Should We Do Another Round of Quantitative Easing? Debate with Jim Grant

Should We Do Another Round of Quantitative Easing? Debate with Jim Grant: "

I am here to bring you the word that Milton Friedman would bring if he were still with us.



We have seen something like this--but worse--twice before: the Great Depression, and Japan's lost decades. A collapse in trust in the solvency of financial institutions induces the hoarding cash as part of the safe-asset tranche of portfolios. The economy's cash disappears from the transactions money stock--and so, for standard monetarist reasons, spending declines and unemployment rises. It's not a conventional monetarist recession in which the money supply shrinks, for the money is still there--just not available for transactions.

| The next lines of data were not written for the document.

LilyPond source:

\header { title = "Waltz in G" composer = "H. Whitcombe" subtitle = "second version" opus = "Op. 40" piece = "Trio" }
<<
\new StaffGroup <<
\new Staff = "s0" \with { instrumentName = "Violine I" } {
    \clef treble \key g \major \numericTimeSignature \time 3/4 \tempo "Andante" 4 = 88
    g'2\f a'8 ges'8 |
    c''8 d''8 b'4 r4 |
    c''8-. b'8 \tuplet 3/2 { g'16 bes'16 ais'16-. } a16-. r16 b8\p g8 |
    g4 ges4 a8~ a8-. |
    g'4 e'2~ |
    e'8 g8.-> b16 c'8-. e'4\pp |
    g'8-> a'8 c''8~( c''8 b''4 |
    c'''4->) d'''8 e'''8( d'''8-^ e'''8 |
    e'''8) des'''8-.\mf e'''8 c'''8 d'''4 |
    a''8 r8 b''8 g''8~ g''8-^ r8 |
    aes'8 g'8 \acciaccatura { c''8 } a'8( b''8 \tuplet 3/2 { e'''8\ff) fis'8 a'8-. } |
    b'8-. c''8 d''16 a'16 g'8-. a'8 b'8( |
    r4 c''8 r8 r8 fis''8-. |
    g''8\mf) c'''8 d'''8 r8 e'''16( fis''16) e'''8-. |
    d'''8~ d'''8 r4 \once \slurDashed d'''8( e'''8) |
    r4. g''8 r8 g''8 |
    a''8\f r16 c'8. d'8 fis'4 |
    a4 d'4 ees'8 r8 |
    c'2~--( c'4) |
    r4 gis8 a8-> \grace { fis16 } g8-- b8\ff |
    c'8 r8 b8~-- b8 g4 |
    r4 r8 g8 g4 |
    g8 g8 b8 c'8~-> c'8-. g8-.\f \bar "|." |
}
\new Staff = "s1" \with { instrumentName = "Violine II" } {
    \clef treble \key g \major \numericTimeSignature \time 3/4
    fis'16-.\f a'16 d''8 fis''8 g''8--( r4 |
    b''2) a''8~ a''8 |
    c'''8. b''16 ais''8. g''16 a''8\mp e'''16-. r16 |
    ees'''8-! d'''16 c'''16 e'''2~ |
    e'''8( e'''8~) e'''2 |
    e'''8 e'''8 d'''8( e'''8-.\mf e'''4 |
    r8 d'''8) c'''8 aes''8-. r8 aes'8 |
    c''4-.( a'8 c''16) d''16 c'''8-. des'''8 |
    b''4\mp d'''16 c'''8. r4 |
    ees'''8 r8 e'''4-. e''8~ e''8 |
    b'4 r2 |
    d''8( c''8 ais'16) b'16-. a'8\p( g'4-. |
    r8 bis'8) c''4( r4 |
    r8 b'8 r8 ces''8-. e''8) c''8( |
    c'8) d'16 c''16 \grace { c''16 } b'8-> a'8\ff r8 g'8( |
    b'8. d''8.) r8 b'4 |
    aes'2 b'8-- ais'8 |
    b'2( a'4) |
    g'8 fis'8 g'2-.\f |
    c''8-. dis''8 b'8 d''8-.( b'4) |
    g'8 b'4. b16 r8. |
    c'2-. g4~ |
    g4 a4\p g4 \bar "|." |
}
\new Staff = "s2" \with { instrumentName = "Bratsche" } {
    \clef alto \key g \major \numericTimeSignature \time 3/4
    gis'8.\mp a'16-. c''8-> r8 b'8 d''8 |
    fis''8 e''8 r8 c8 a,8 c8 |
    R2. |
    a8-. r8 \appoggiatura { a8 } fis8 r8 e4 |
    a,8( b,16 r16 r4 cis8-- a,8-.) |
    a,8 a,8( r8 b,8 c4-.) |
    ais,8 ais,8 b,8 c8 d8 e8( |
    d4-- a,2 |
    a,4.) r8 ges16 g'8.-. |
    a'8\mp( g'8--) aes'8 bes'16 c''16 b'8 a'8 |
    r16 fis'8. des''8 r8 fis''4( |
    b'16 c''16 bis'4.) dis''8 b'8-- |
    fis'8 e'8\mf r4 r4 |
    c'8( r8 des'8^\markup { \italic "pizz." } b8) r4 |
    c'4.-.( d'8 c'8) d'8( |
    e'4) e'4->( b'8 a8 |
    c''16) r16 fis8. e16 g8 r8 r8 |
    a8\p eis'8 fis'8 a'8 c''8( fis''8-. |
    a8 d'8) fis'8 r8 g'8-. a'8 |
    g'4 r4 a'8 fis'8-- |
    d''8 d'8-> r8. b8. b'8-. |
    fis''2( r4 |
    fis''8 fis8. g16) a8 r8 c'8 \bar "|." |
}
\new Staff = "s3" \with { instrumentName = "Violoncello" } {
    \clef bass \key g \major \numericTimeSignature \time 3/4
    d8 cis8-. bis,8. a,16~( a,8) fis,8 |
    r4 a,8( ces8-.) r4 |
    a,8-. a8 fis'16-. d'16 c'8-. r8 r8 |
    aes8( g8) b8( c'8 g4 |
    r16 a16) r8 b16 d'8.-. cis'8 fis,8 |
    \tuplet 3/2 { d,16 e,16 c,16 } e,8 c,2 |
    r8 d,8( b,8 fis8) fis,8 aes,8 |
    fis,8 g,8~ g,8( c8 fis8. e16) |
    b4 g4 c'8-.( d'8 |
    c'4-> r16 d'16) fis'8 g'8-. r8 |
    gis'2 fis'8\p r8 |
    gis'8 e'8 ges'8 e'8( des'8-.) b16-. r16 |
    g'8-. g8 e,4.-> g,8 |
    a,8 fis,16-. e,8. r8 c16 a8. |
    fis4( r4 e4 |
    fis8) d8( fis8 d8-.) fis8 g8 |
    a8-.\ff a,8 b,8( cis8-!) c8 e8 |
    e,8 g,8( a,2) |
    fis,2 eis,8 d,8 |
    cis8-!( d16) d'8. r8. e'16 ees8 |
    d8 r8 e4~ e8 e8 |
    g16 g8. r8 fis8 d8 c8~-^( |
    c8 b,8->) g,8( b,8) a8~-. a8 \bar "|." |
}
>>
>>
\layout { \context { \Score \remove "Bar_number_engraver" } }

In such a situation, standard open-market purchases don't help the economy: the increased money stock goes straight into the hoarded safe-asset tranche. What you need to do is one of two things: fiscal policy--have the government create additional Treasuries for the safe-asset tranche and thus trigger the release of the economy's cash back into the transactions balances; monetary policy via quantitative easing. Expansionary monetary policy even at the zero lower bound via quantitative easing is what Milton Friedman recommended for the Great Depression and for Japan.



That's what Friedman would be recommending were he with us today--keep doing rounds of quantitative easing until we get the economy's transactions cash balances and the flow of spending back to normal levels.



If you want to oppose quantitative easing you need to denounce Milton Friedman as a dangerous lefty.